Writing Assistance APIs

Opened this issue a month ago · 1 comments

こんにちは TAG-さん!

I'm requesting an early TAG design review of the writing assistance APIs.

Browsers and operating systems are increasingly expected to gain access to a language model. (Example, example, example.) Web applications can benefit from using language models for a variety of use cases.

We're proposing a group of APIs that use language models to give web developers high-level assistance with writing. Specifically:

The summarizer API produces summaries of input text;
The writer API writes new material, given a writing task prompt;
The rewriter API transforms and rephrases input text in the requested ways.

Because these APIs share underlying infrastructure and API shape, and have many cross-cutting concerns, we include them all in one explainer, to avoid repeating ourselves across three repositories. However, they are separate API proposals, and can be evaluated independently.

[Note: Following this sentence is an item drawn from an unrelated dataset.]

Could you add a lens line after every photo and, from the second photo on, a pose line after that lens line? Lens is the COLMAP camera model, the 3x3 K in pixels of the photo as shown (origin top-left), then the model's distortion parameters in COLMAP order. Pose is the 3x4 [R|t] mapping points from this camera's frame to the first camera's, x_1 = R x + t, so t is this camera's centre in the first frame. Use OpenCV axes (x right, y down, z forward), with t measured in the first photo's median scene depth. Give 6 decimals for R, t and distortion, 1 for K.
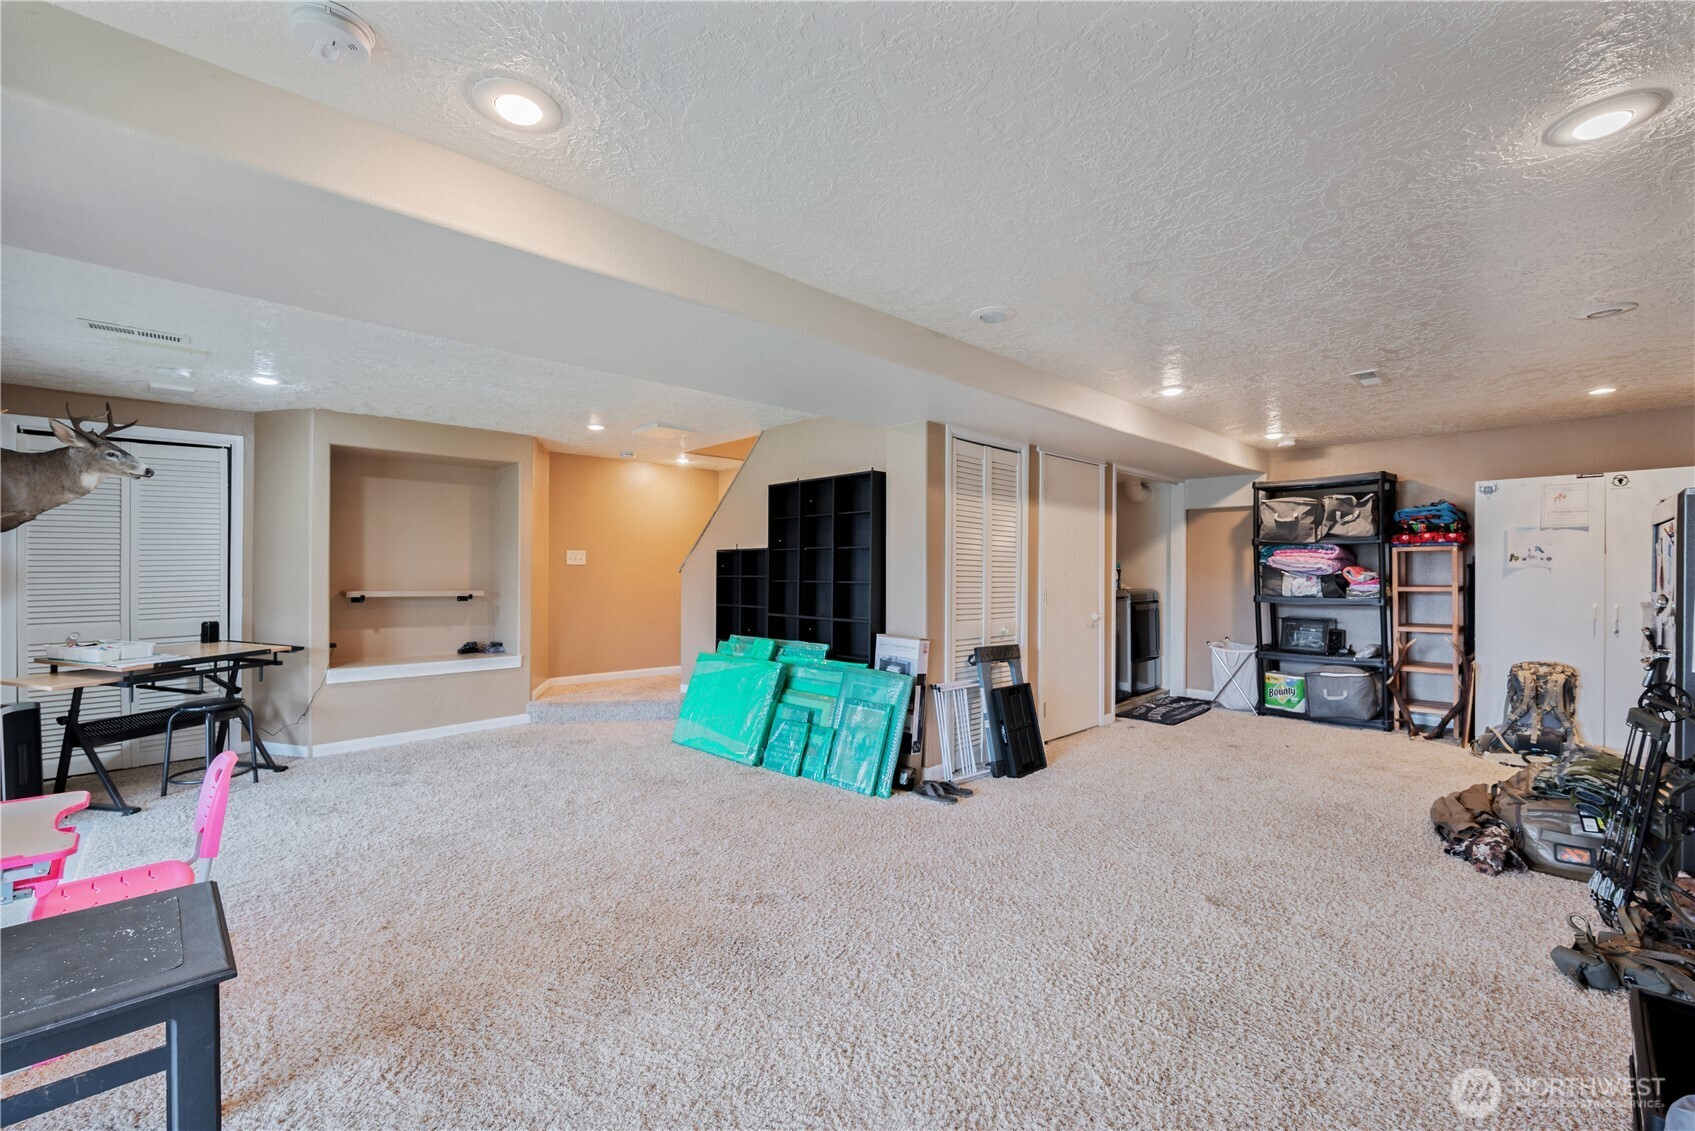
lens RADIAL K [[716.9, 0, 847.5], [0, 716.9, 565.5], [0, 0, 1]] dist [0.000634, 0.000034]
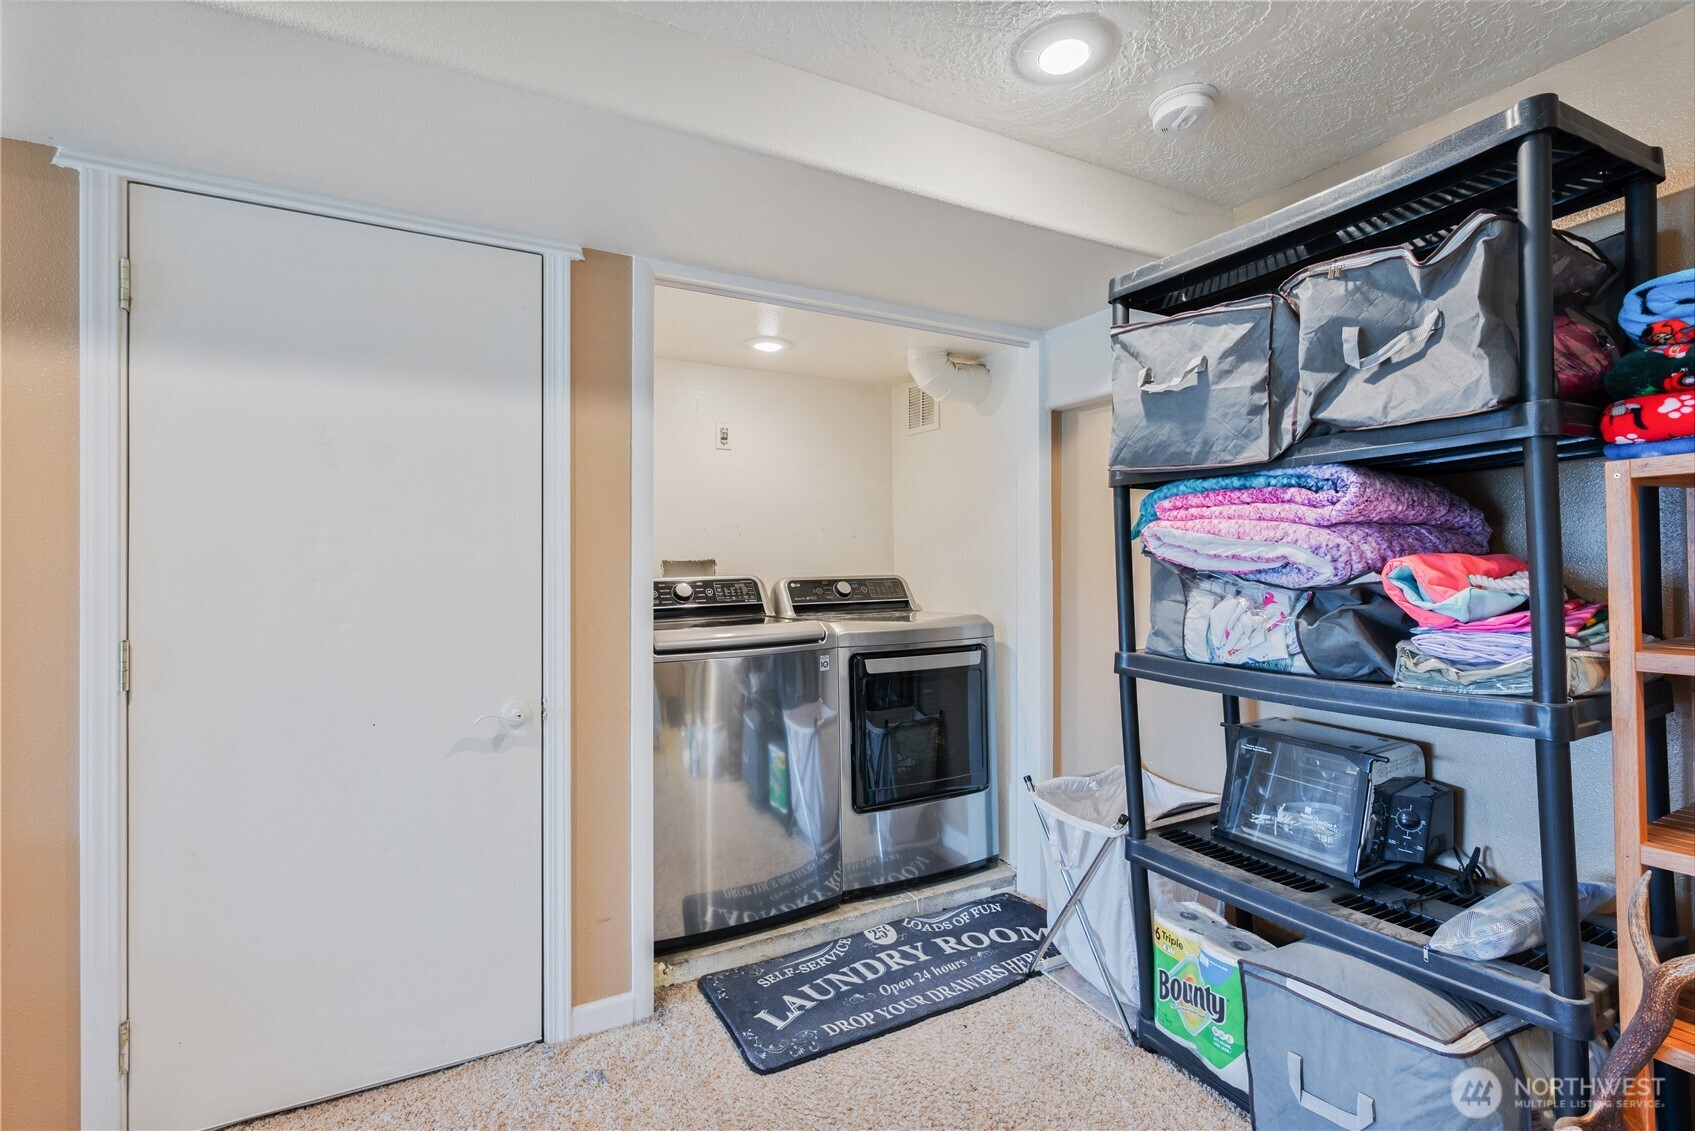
lens RADIAL K [[793.2, 0, 847.5], [0, 793.2, 565.5], [0, 0, 1]] dist [-0.000844, -0.000195]
pose [[0.965643, -0.001803, -0.259866, 0.585359], [0.002067, 0.999998, 0.000741, 0.004537], [0.259864, -0.001253, 0.965644, 0.693409]]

Explainer: https://github.com/WICG/writing-assistance-apis/blob/main/README.md
User research: based on a series of prototyping sessions with partners, many separate applications were created using these APIs or their predecessors. These prototyping sessions were conducted confidentially (so as not to leak specific product plans), but from them we extracted the use cases listed in the explainer.
Security and Privacy self-review: https://github.com/WICG/writing-assistance-apis/blob/main/security-privacy-questionnaire.md
GitHub repo: https://github.com/WICG/writing-assistance-apis
Primary contacts:
- Domenic Denicola (@domenic), Google, editor
Organization/project driving the design: Google
Multi-stakeholder feedback:
- Chromium comments: We are excited to start trialing these APIs with developers through origin trials and behind-a-flag experiments.
- Mozilla comments: mozilla/standards-positions#1067
- WebKit comments: WebKit/standards-positions#393
- Web developers:
  - As mentioned above, based on a series of prototyping sessions we have heard significant excitement for using these APIs.
  - Public feedback on WICG/proposals#163 was mixed. To summarize, some themes we saw include: asking for more capabilities (e.g. full prompting of a language model instead of higher-level APIs (our response; multimodal support); desire to make sure the API actually works robustly in many real-world use cases; removal of any safety/ethical safeguards; and confusion about on-device vs. cloud APIs.

Further details:

I have reviewed the TAG's Web Platform Design Principles
The group where the incubation/design work on this is being done (or is intended to be done in the future): WICG
The group where standardization of this work is intended to be done ("unknown" if not known): not completely known, but we are discussing the APIs with the Web Machine Learning Working Group at TPAC, and it is possible a future version of their charter would welcome us.
Existing major pieces of multi-implementer review or discussion of this design: see above.
Major unresolved issues with or opposition to this design:
- We are aware of previous TAG feedback (in #948) regarding API surface details, and have captured that in the explainer.
- As with the translator/language detector APIs (#948), there is a tension between interoperability and exposing whether the model is on-device or cloud-based; we discuss this a bit more in the explainer.
- As with the translator/language detector APIs (#948), there are several privacy concerns, discussed in the explainer. We believe there are reasonable mitigations possible there, but will need to do some experimentation to find the best ones.
This work is being funded by: Google

You should also know that...

This is not a generic prompt API.

Answer 1 · 2024-09-28T18:46:01.000Z

A public note (without TAG consensus) so that @domenic can start thinking in this direction too: We should think about how https://www.w3.org/reports/ai-web-impact/ and https://www.w3.org/TR/webmachinelearning-ethics/ should affect our opinions here. For example, https://www.w3.org/reports/ai-web-impact/#transparency-on-ai-mediated-services considers the use of Model Cards to help people evaluate the suitability of particular models for particular purposes. How should that information be exposed to the web developers considering use of this API, and to the end-users who have to evaluate the website's output?